Search

Tuesday, May 3, 2011

Talking About "Criminal Aliens"

Liberal immigration reformers and immigrant-rights activists generally avoid talking about “criminal aliens.”

Criminal alien is what the Departments of Justice (DOJ) and Homeland Security (DHS) call a noncitizen – whether a legal or illegal immigrant – who has been convicted of a crime. Unlike immigration restrictionists, immigrant advocates stay clear of links between immigrants and crime, and instead stress that immigrants seeking legal status are law-abiding workers and community members.

There is broad public sentiment that criminal aliens should be removed from the country – reflected in the Obama administration’s repeated declarations that criminal aliens are the focus of its immigration enforcement operations. Immigrant advocates (and the media) focus on the plight of noncriminal aliens, such as DHS detention conditions – while the plight of immigrants incarcerated by the DOJ in the prisons of the U.S. Marshals Service and the Bureau of Prisons gets much less scrutiny. As might be expected, the reform proposals that include legalization measures specifically exclude immigrants with criminal records.

Immigration and crime are topics that are increasingly linked. Anti-immigrant and anti-immigration activists – who insist that immigrants who cross illegally into the country are criminals – are mainly responsible for this immigrant-criminal linkage. By prosecuting illegal entry as a federal crime punishable by federal imprisonment (rather than as a civil violation, as was previously the practice), DHS has given the immigration backlash community more ammunition in their campaign to label illegal immigrants as common criminals.

But the fact is that many noncitizens – hundreds of thousands of them – are indeed common criminals, apart from any new categorization of immigration law violations crime by DHS through such programs as Operation Streamline.

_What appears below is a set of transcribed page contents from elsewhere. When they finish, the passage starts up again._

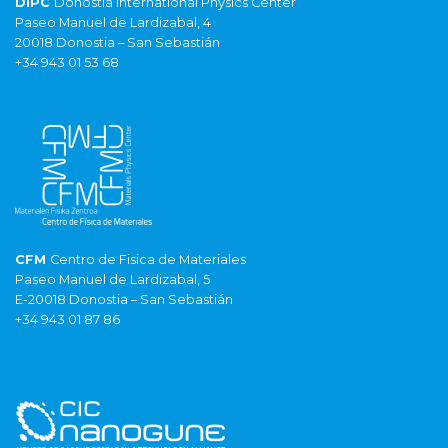
DIPC
Donostia International Physics Center
Paseo Manuel de Lardizabal, 4
20018 Donostia – San Sebastián
+34 943 01 53 68
CFM
Centro de Fisica de Materiales
Paseo Manuel de Lardizabal, 5
E-20018 Donostia – San Sebastián
+34 943 01 87 86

The criminal alien issue is a central challenge of immigration reform. It’s an issue that also goes to the heart of the problems with criminal justice system and our practice of mass incarceration.

Immigrants as Inmates

On any given day there are some 33,000 immigrants living in forced confinement behind two or three lines of high perimeter fencing of razor wire. Last year DHS’ Immigration and Customs Enforcement (ICE) agency channeled 392,000 into these detention centers before they were deported.  

DHS says that it removed 195,000 criminal aliens from the country last year – that’s up 52% from the first year of the Obama administration and up 70% from the last year of the Bush administration.

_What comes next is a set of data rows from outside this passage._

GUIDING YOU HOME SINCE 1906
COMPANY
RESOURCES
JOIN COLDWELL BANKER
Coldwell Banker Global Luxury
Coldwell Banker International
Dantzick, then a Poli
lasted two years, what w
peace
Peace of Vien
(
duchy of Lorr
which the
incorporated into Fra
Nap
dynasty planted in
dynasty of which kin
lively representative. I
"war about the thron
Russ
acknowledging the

The dozens of ICE detention centers – most of which are operated by private prison firms – constitute, charge immigrant advocates, a hidden archipelago of immigrant prisons.

But on any given day there are many more noncitizens – all categorized as criminal aliens -- incarcerated in a network of USMS and BOP prisons than in the DHS detention centers. What is more, there are nearly 300,000 illegal immigrants in state and local jails.

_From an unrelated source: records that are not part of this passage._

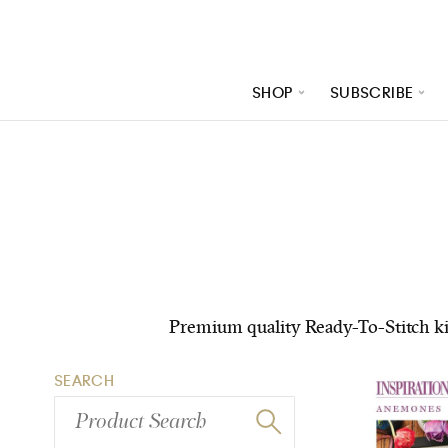
SHOP
SUBSCRIBE
/product-category/kits?publication=inspirations&pag
Premium quality Ready-To-Stitch kits
SEARCH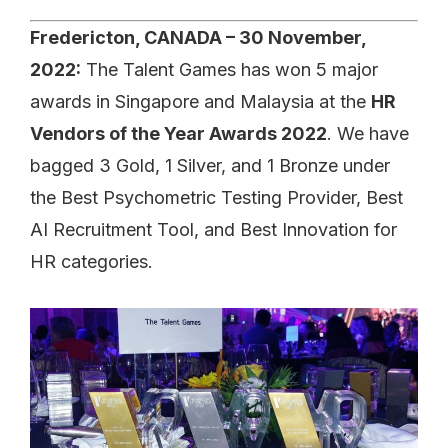
Fredericton, CANADA – 30 November,
2022:
The Talent Games has won 5 major
awards in Singapore and Malaysia at the
HR
Vendors of the Year Awards 2022
. We have
bagged 3 Gold, 1 Silver, and 1 Bronze under
the Best Psychometric Testing Provider, Best
AI Recruitment Tool, and Best Innovation for
HR categories.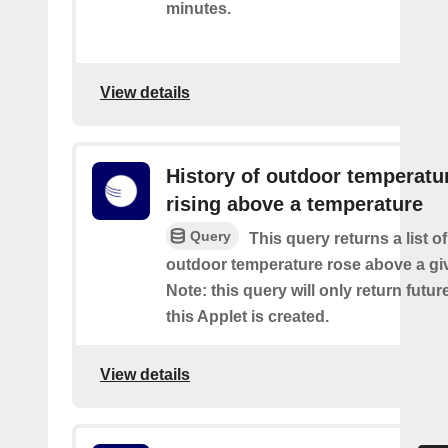
minutes.
View details
History of outdoor temperatu
rising above a temperature
Query
This query returns a list o
outdoor temperature rose above a gi
Note: this query will only return futur
this Applet is created.
View details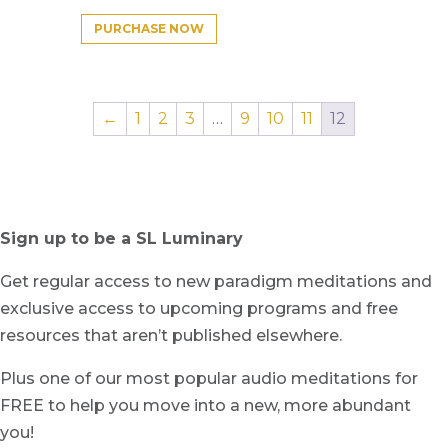
PURCHASE NOW
←
1
2
3
…
9
10
11
12
Sign up to be a SL Luminary
Get regular access to new paradigm meditations and
exclusive access to upcoming programs and free
resources that aren’t published elsewhere.
Plus one of our most popular audio meditations for
FREE to help you move into a new, more abundant
you!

The numbers of immigrants in prison are alarmingly high, raising questions about the high costs of this mass imprisonment and about the true extent of immigrant-criminal connection.

About 25% of those inmates in USMS custody are immigrants held for immigration violations. USMS bookings for immigration violations increased from 10,181 in 1995 to 88,189 in 2010. About 17,000 immigrants are in USMS jails for immigration violations on any given day. These numbers don’t include noncitizens being held for non-immigration crimes.

In BOP prisons there are some 55,000 immigrants – or 25-27% of the total prison population in recent years. That is about double the federal incarceration rate for citizens. Approximately 23,000 of these noncitizens are incarcerated in twelve special prisons for low security criminal aliens (sentenced for illegal entry and drug violations) that are operated by private prison companies.

Then there are the hundreds of thousands immigrants found in state and local jails. As part of its Criminal Alien Program and especially the new Secure Communities program, ICE is seeking to integrate local and state law enforcement into federal immigration enforcement through data and communications systems that alert the agency when an immigrant is booked and jailed.

There is no data on number of immigrants jailed at the state and local levels. But the federal government, through the State Criminal Alien Assistance Program (SCAAP), a DOJ program that partially reimburses state and local governments for the costs of jailing illegal immigrants, does not that at least 296,000 illegal immigrants were in local and state jails in 2010. Under SCAAP, localities and states aren’t reimbursed for the costs of jailing legal immigrants, making it more difficult to estimate the number of legal immigrants who have entered local and state jails or corresponding criminal justice systems.

Prosecutions of immigrants for immigration violations are overwhelming federal courts and driving the increased need for USMS and BOP prison beds.

More than one third of all criminal prosecutions in federal courts are for immigration violations. Immigration prosecutions constitute 36% of all federal prosecutions – surpassing drug and fraud prosecutions. These immigration prosecutions are distinct from cases handled administratively by DOJ and DHS in immigration courts.

Closely linked to the increased federal prosecutions of immigration violations is the geographical concentration of federal criminal cases. In 2010, 41% of all federal criminal cases were handled by five judicial districts in the Southwest.